What to do:
[1] Revise the entries from their first line through the line containing "Collier de lithothérapie", replacing "Articles récents" with "Derniers articles" and keeping everything else unchanged. Leave the pictures out of your answer.
[2] Write what comes next in the forum thread about snow geese in Michigan, picking up from where it stops.

Segment Start: Source extract

# Snow geese in Michigan



## A.M. General (May 3, 2001)

How rare are they? I've only seen a handful in recent years until this week when I found 3.


----------



## DecoySlayer (Mar 12, 2016)

They were far more common when I was a kid. Canadas were rarely, if ever, seen around here. The first geese I ever took were two blue phase snows out a Pointe Mouillee, before it got washed away in the '70's. That was in November of '69 when I got them.


----------



## TheHighLIfe (Sep 5, 2017)

hunting harsen's for 50+ years, i have seen a single or double mixed in with canadas about 6 times. 
saw one in a canadian flock near traverse on opening day this year
have shot a few near fish point, there were a number of flocks in the area, usually in november
i hear most go along the west side of the state


----------



## DecoySlayer (Mar 12, 2016)

WAY back, when I started hunting deer we used to hunt near Maple Valley, MI. That was back in 1965. At that time there used to be flock after flock of snows overhead the entire first week of gun season.


----------



## A.M. General (May 3, 2001)

Segment End: Source extract
Segment Start: Records for this exercise

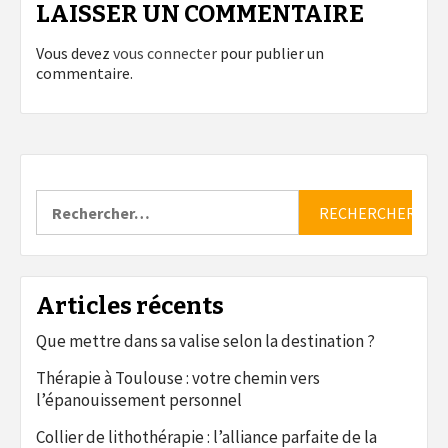
LAISSER UN COMMENTAIRE
Vous devez
vous connecter
pour publier un
commentaire.
Rechercher :
Articles récents
Que mettre dans sa valise selon la destination ?
Thérapie à Toulouse : votre chemin vers
l’épanouissement personnel
Collier de lithothérapie : l’alliance parfaite de la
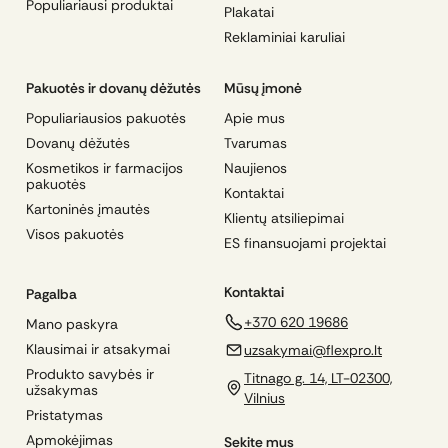
Populiariausi produktai
Plakatai
Reklaminiai karuliai
Pakuotės ir dovanų dėžutės
Mūsų įmonė
Populiariausios pakuotės
Apie mus
Dovanų dėžutės
Tvarumas
Kosmetikos ir farmacijos
Naujienos
pakuotės
Kontaktai
Kartoninės įmautės
Klientų atsiliepimai
Visos pakuotės
ES finansuojami projektai
Kontaktai
Pagalba
+370 620 19686
Mano paskyra
Klausimai ir atsakymai
uzsakymai@flexpro.lt
Produkto savybės ir
Titnago g. 14, LT-02300,
užsakymas
Vilnius
Pristatymas
Apmokėjimas
Sekite mus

Segment End: Records for this exercise

Answers by task:
[1]
LAISSER UN COMMENTAIRE
Vous devez
vous connecter
pour publier un
commentaire.
Rechercher :
Derniers articles
Que mettre dans sa valise selon la destination ?
Thérapie à Toulouse : votre chemin vers
l’épanouissement personnel
Collier de lithothérapie : l’alliance parfaite de la

[2]
This is my 5th year chasing geese and up until last year I have only seen 2. Early October I found one but another guy got permission before I did and got it 2 weeks ago. While Scouting Monday, I found 3. Worked hard to get permission to two properties in back to back days. Now they reside in my freezer and await a taxidermist trip!


----------



## adam bomb (Feb 27, 2006)

I see a few every year. I killed one about 6 years ago or so in Bay County field hunting Canadas. Was a loner and came right in. Sat up and dumped it at 15 yards.


----------



## John Singer (Aug 20, 2004)

I have shot 5 or 6 in 41 years of duck hunting in Michigan.


----------



## Duck-Hunter (Mar 31, 2005)

I see a few every year. Never pulled the trigger on one in Michigan. Few years ago I was working a single down. It lost interest at about 60 yards. Hour later my buddy on a lake south of me sends me a pic of a banded snow he shot...lol.


----------



## Jerry Lamb (Aug 3, 2015)

I saw one mixed in with 5 Canadas 3 weeks ago on Harsens. Maybe have seen 4-5 in 41 years of hunting Michigan.


----------



## Highball28 (Oct 17, 2014)

Apparently common enough to change the goose limit and confuse everyone...


----------



## TheHighLIfe (Sep 5, 2017)

highball - haha. and glad to see that part of the new convoluted goose limit includes brant, as i am always unsure of when i need to stop shooting them!


----------



## Tunaman (Apr 17, 2006)

I seen one Sunday flying with some Canada's in augres


----------



## Jerry Lamb (Aug 3, 2015)

Believe it or not, my dad's hunting partner shot an Atlantic Brant in Anchor Bay 30 years ago.
There is also a stuffed Eider in the Mallard Point clubhouse in Canada, shot in Mitchells Bay. It does happen.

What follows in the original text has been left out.